41. An inflatable seal for an ostomy appliance, the inflatable seal
comprising: a. a substrate; b. an inflatable membrane supported by
the substrate and defining an inflatable chamber, the inflatable
membrane having a stoma engaging surface for engaging a stoma to
obstruct stomal discharge when the inflatable membrane is inflated
in use; c. an inlet port in the substrate; and d. a one-way valve
located in the chamber and communicating with the inlet port for
controlling the flow of inflation fluid through the inlet port, the
valve comprising: a wall portion having an opening therein
communicating with the inlet port; and a film panel comprising: a
first portion attached to the wall portion for anchoring the film
panel, and a second portion that (i) overlaps the inlet port and at
least a part of the wall portion, (ii) is unattached to the wall
portion so as to be displaceable relative to the wall portion in
response to a differential fluid pressure between the pressure in
the inflatable chamber and the pressure at the inlet port, (iii)
has a chamber facing surface that is exposed to fluid pressure in
the inflatable chamber such that said fluid pressure in the
inflatable chamber urges the second portion of the film panel into
sealing contact with the wall portion to obstruct escape of
inflation fluid from the inflatable chamber, and (iv) has an inlet
facing surface that is exposed to fluid pressure at the inlet port
such that said fluid pressure at the inlet port urges the second
portion of the film panel to lift away from the wall portion for
admitting inflation fluid through the inlet port.
42. The seal according to claim 41, wherein the wall portion is a
portion of the substrate.
43. The seal according to claim 41, wherein the wall portion
comprises a second film panel attached to the substrate.
Description
FIELD OF THE INVENTION
[0001] The present invention relates to the field of medical
devices, and, especially, to a one-way valve for an inflatable
chamber of a medical device.

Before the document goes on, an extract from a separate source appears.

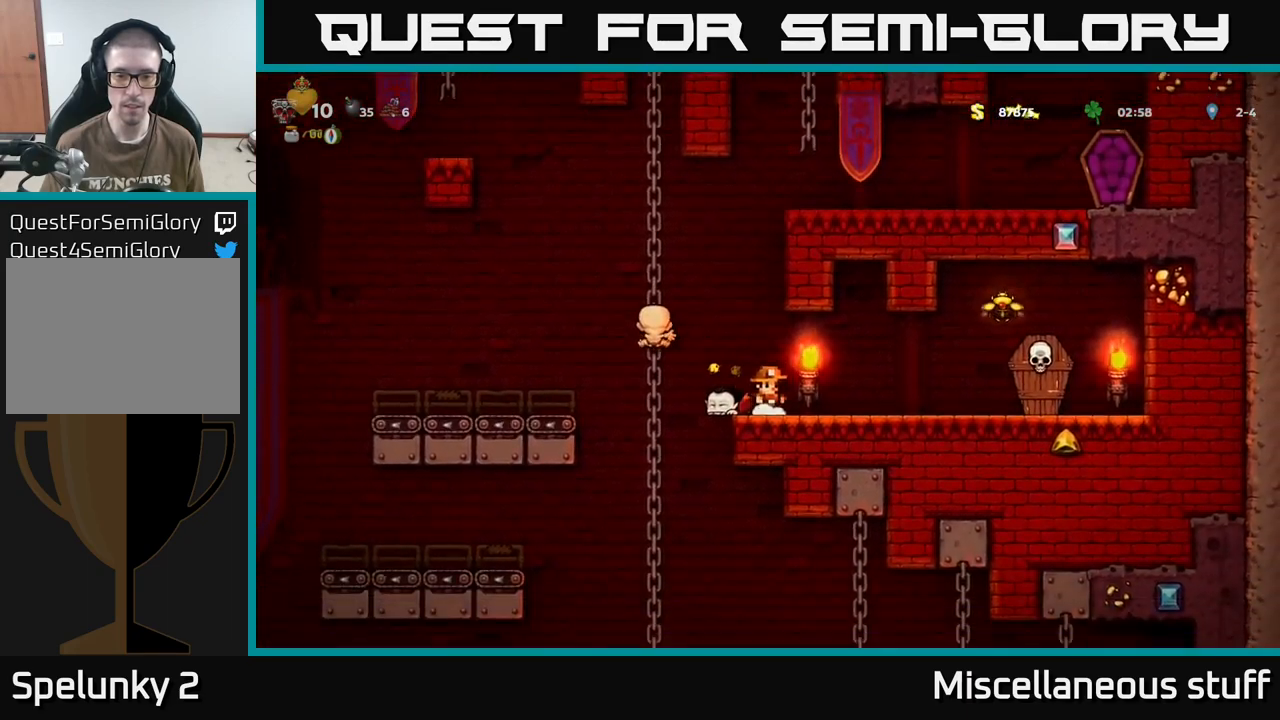
{"buttons": ["DPAD_LEFT"], "events": [[33, "DPAD_LEFT", "down"], [133, "DPAD_DOWN", "down"], [167, "DPAD_LEFT", "up"], [167, "X", "down"], [267, "X", "up"], [283, "DPAD_DOWN", "up"], [350, "A", "down"], [367, "DPAD_LEFT", "down"], [483, "A", "up"]]}
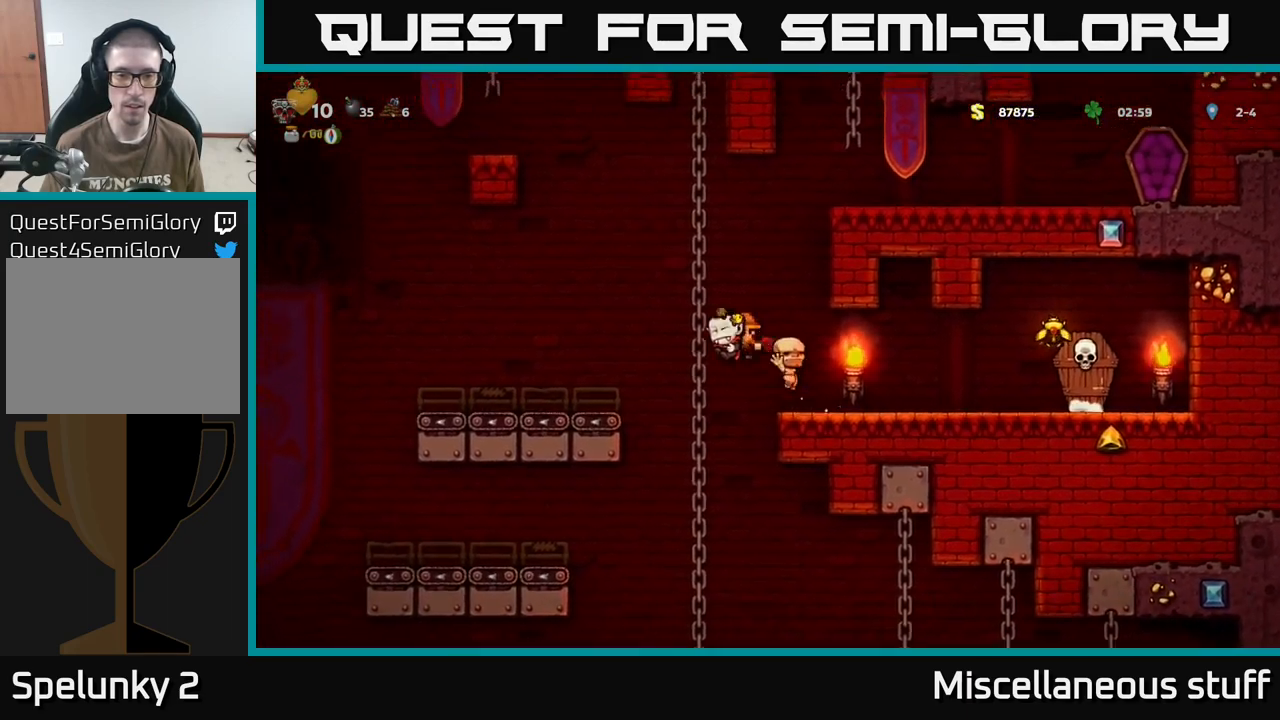
{"buttons": ["DPAD_DOWN"], "events": [[50, "A", "down"], [100, "A", "up"], [267, "DPAD_LEFT", "up"], [467, "DPAD_DOWN", "down"]]}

One aspect of the invention relates to
a valve used in an inflatable seal of an ostomy appliance.
BACKGROUND TO THE INVENTION
[0002] The creation of an ostomy (stoma) is the therapy for many
sufferers of diseases or injury of the gastrointestinal or urinary
tract. An ostomy is the rerouting of the tract through the
abdominal wall to outside the patient's body. Once a stoma has been
created, the patient must, usually for the rest of his or her life,
use a device worn on the body for capturing or containing the body
waste. This has traditionally been done with a bag or pouch
attached to the body with adhesive patches or constricting belts.
However, the wearing of such a pouch can be an extremely
embarrassing and belittling experience for many ostomates. A pouch
requires significant changes to a person's public and personal
activities.
[0003] A controlled evacuation appliance offers the potential for
an ostomate to return to some form of normality. The appliance is
used to block the stoma mouth, in order to store the liquid and/or
solid stool temporarily inside the tract.
[0004] For example, U.S. Pat. No. 6,723,079 describes a controlled
evacuation device that utilizes an inflatable membrane seal to
control the release of effluent from a stoma. The performance and
characteristics of the seal may be dependent on the inflation
pressure. For such a membrane seal to function properly, a valve is
required that allows entry of air into the membrane seal and, once
it is filled with air, prevents the release of the air. Should air
escape accidentally, the pressure in the membrane seal may become
reduced, possibly leading to leakage of effluent, which is likely
to be highly embarrassing for the wearer.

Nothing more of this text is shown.